Tags / Subject field mangling long terms

tl;dr: Long tags with high unicode codepoints are breaking. This bug is blocking our release of plone5

I think I have a bug bothering me. It gets aggravated on 'long terms' used in the Dublin Core Tags field, aka 'subject'. If the tag gets too long it gets mangled and an equals '=' is added.

To aggravate, edit an object (that has the Dublin Core behavior enabled), go to the
categorization tab, and insert this:
"this is a really really long, I mean really long tag that is over 72 bytes long"

and save.

Go back to edit, visit the page, and you will see and '=' appear:
"this is a really really long, I mean really long tag that is over 72 bytes =long"

Before you answer

'this is a crazy edge case and you shouldn't have tags that long'

consider our high unicode users.

We have a lao site with these keywords:
('chinareach', 'ຊາວບ້ານໃນ', 'ເມືອງວັງວຽງ', 'ບໍ່ຍອມເສັຍ', 'ດິນນາ', 'ບໍຣິສັດຈີນ')

and this is what gets displayed:

The keywords that are over 72 byes long get affected.
There are 3 utf-8 bytes representing each lao character, which turn into 9 ascii-encoded bytes (including the =) multuplied by 9 unincode characters > 72 bytes.

So, you are limited to 72 bytes of utf8 encoded string, which is not cutting it for Chinese, Lao, Burmese and other eastern languages.

Inspecting the object from debug shows the object itself is healthy:

>>> story.subject
('chinareach', 'ຊາວບ້ານໃນ', 'ເມືອງວັງວຽງ', 'ບໍ່ຍອມເສັຍ', 'ດິນນາ', 'ບໍຣິສັດຈີນ')
>>> story.subject[1]
'ຊາວບ້ານໃນ'
>>> story.subject[1].encode('utf8')
b'\xe0\xba\x8a\xe0\xba\xb2\xe0\xba\xa7\xe0\xba\x9a\xe0\xbb\x89\xe0\xba\xb2\xe0\xba\x99\xe0\xbb\x83\xe0\xba\x99'
>>> story.subject[1].encode('unicode_escape')
b'\\u0e8a\\u0eb2\\u0ea7\\u0e9a\\u0ec9\\u0eb2\\u0e99\\u0ec3\\u0e99'

What makes it worse is that if you save from here, you alter the tags.

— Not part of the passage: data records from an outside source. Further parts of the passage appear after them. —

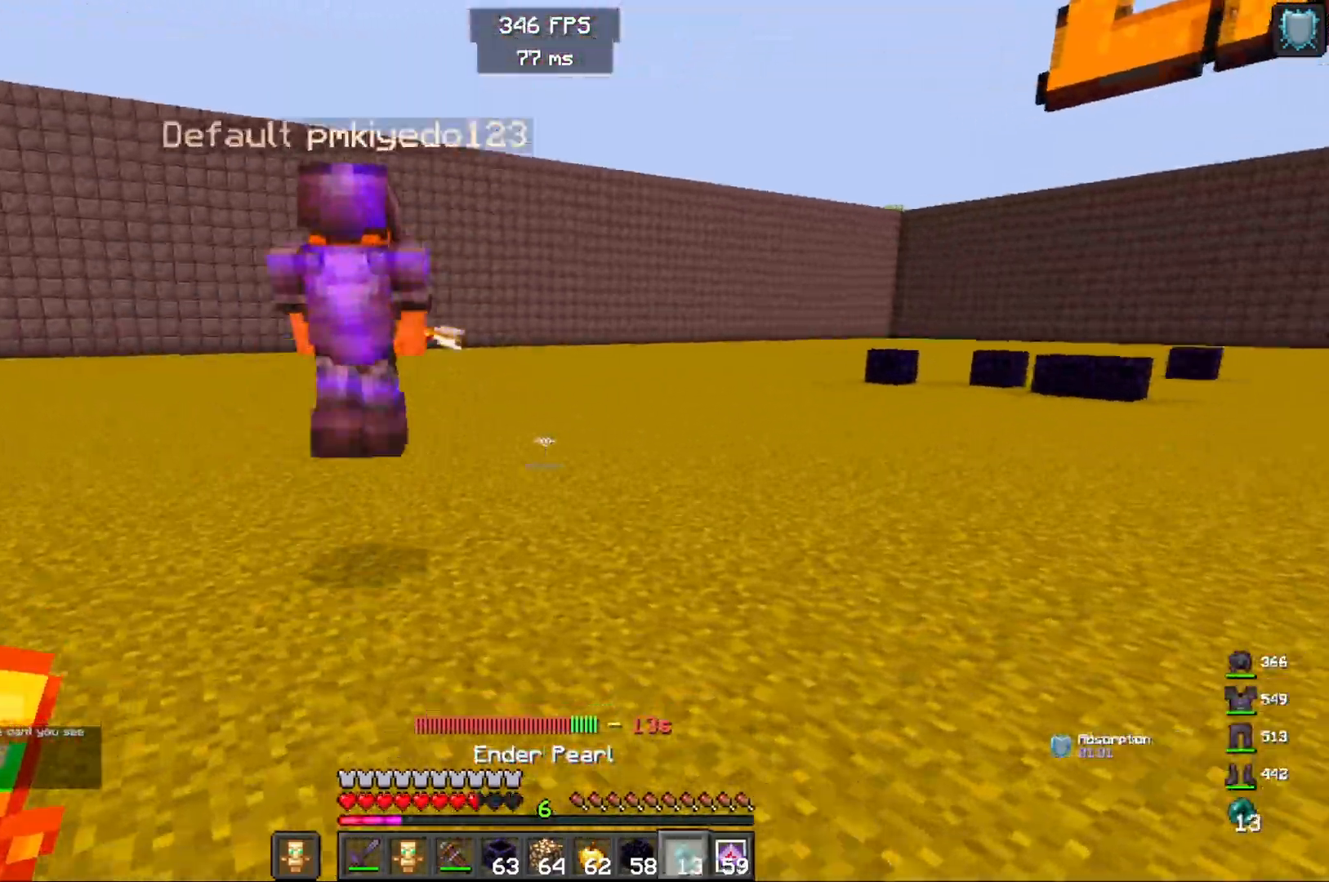
{"keys": ["w"], "mouse": [], "events": [[117, "mouse_right", "up"], [167, "space", "up"]]}
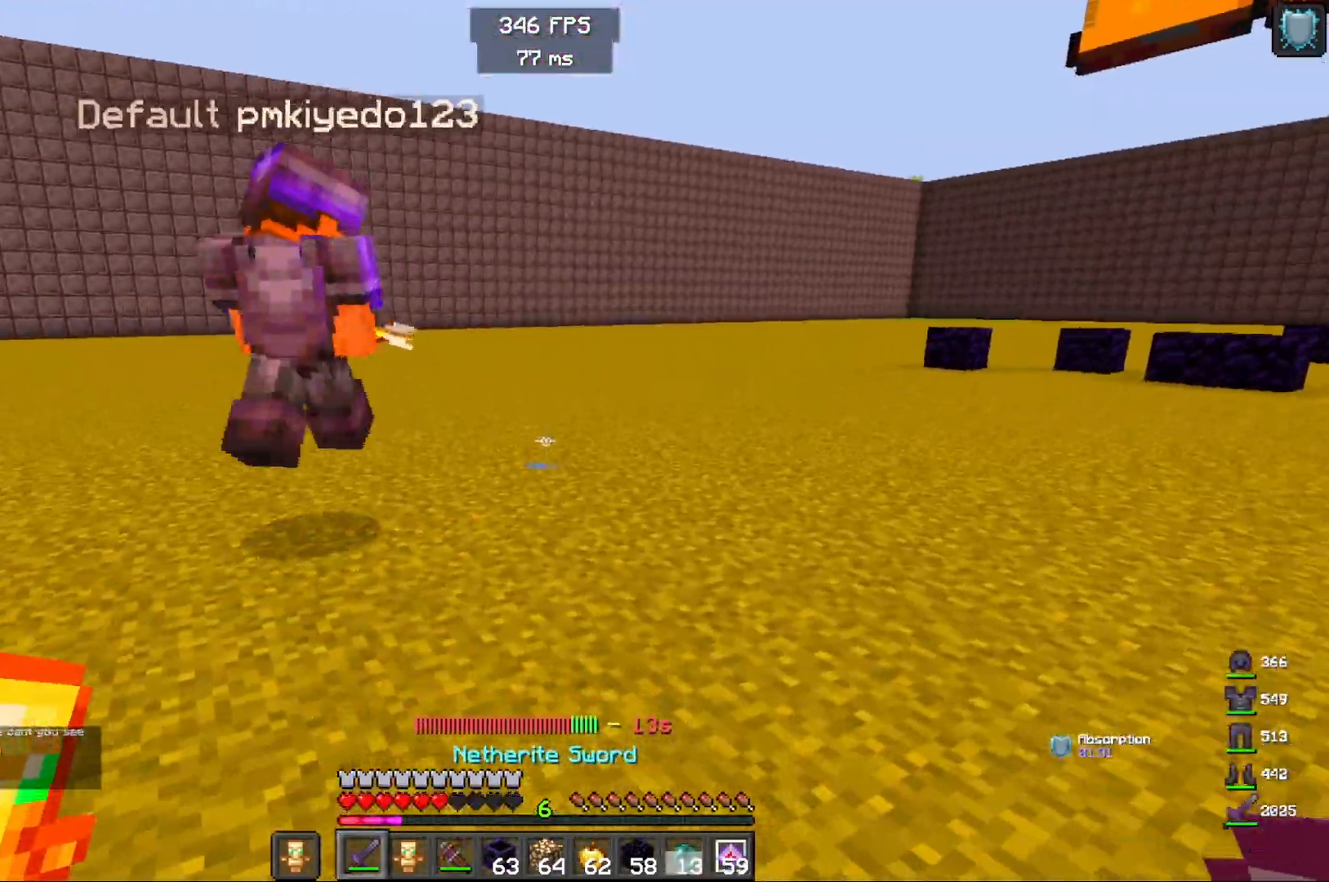
{"keys": ["w"], "mouse": [], "events": [[150, "space", "down"], [417, "space", "up"]]}
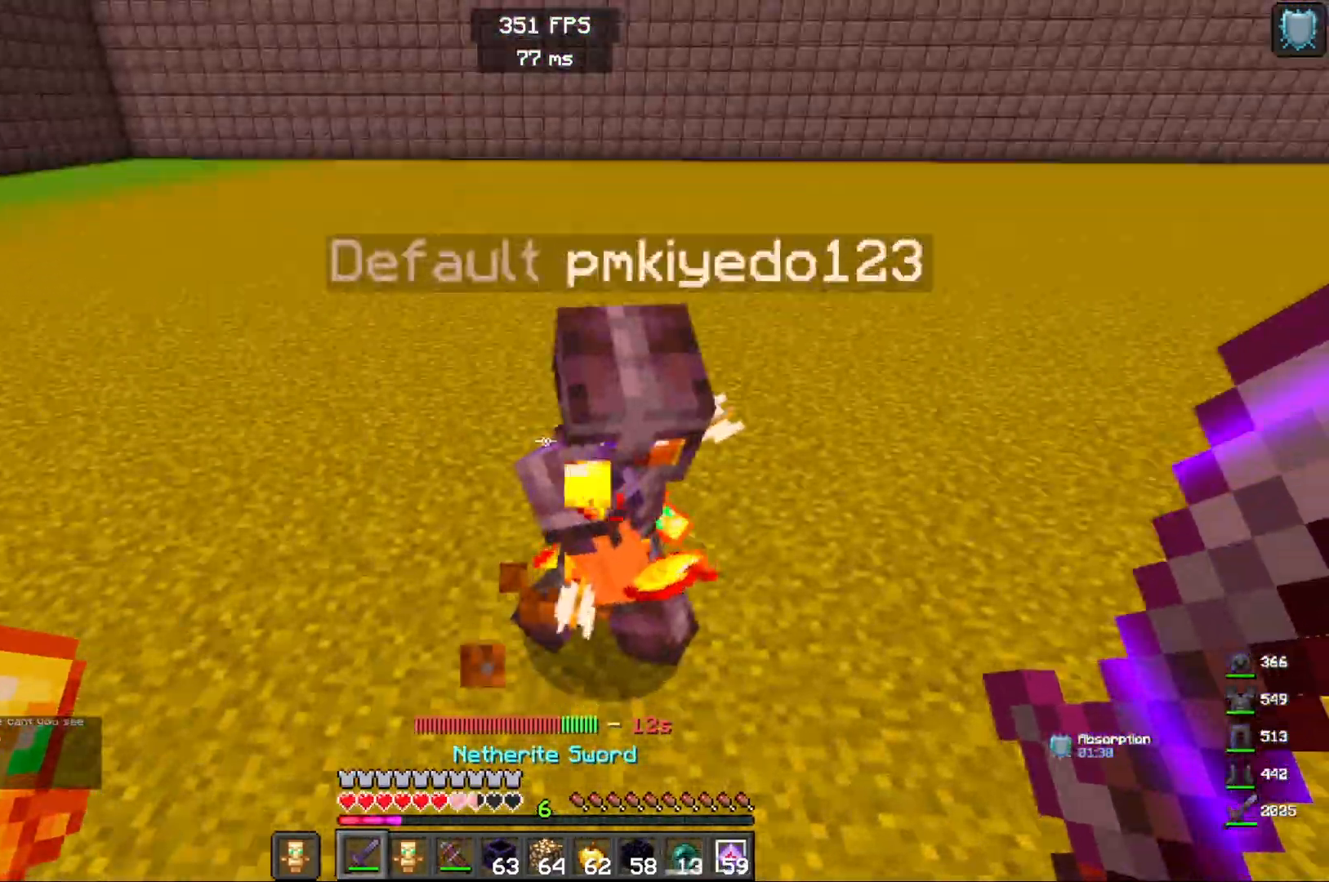
{"keys": ["d"], "mouse": ["right"], "events": [[217, "d", "down"], [233, "mouse_left", "down"], [317, "w", "up"], [400, "mouse_left", "up"], [433, "mouse_right", "down"]]}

Deleting 'ຊາວບ້ານໃນ' and replacing it with =E0=BA=8A=E0=BA=B2...
Even worse, another save will encode the = and change it again to =3DE0=3DBA=3D8A..., and additional saves will prepend every byte with 3D causing an encoding disaster until you have =3D3D3D3D3DE0...

I've been debugging for about 6 hours now and need some help. The object has the correct value, the widget will ask for the vocabulary for the field and then ask the vocabulary for SimpleTerms with these values and then use the SimpleTerm 'token'- that's where the error seems to be - on the SimpleTerm token.

I have a theory that somewhere this SimpleTerm is being created with a token, and that token creation is being a bit mean to my unicode tags. SimpleTerm itself doesn't seem to be guilty, but some factory using it.

Any clues would be appreciated.

Almost surely, this is a base64 encoding (of the real thing).

A bit of background: a term has three data items attached:

  1. value: the value as used by the program
  2. title: what is shown to the user
  3. token: usually an ASCII encoding of value; the representation of value at the browser/server interface

At the browser side, there is only token and title. At the server side, the value is reconstructed from the vocabulary via token lookup. As you see wrong values after "save", this means that already the vocabulary is broken.

I would approach the analysis as follows:

  • create a small (few vocabulary lookups) reproducing case
  • put a breakpoint in the vocabulary construction (or if this is too difficult to locate into the term construction)
  • from there, look where the bad values may come from.
1 Like

Perfect hint! Thank you! The keyword index is fine, the object is fine, but when the vocabulary gets created (at form load time) things go bad.

It doesn't look base-64 encoded, it looks utf-8 encoded, but that's neither here nor there.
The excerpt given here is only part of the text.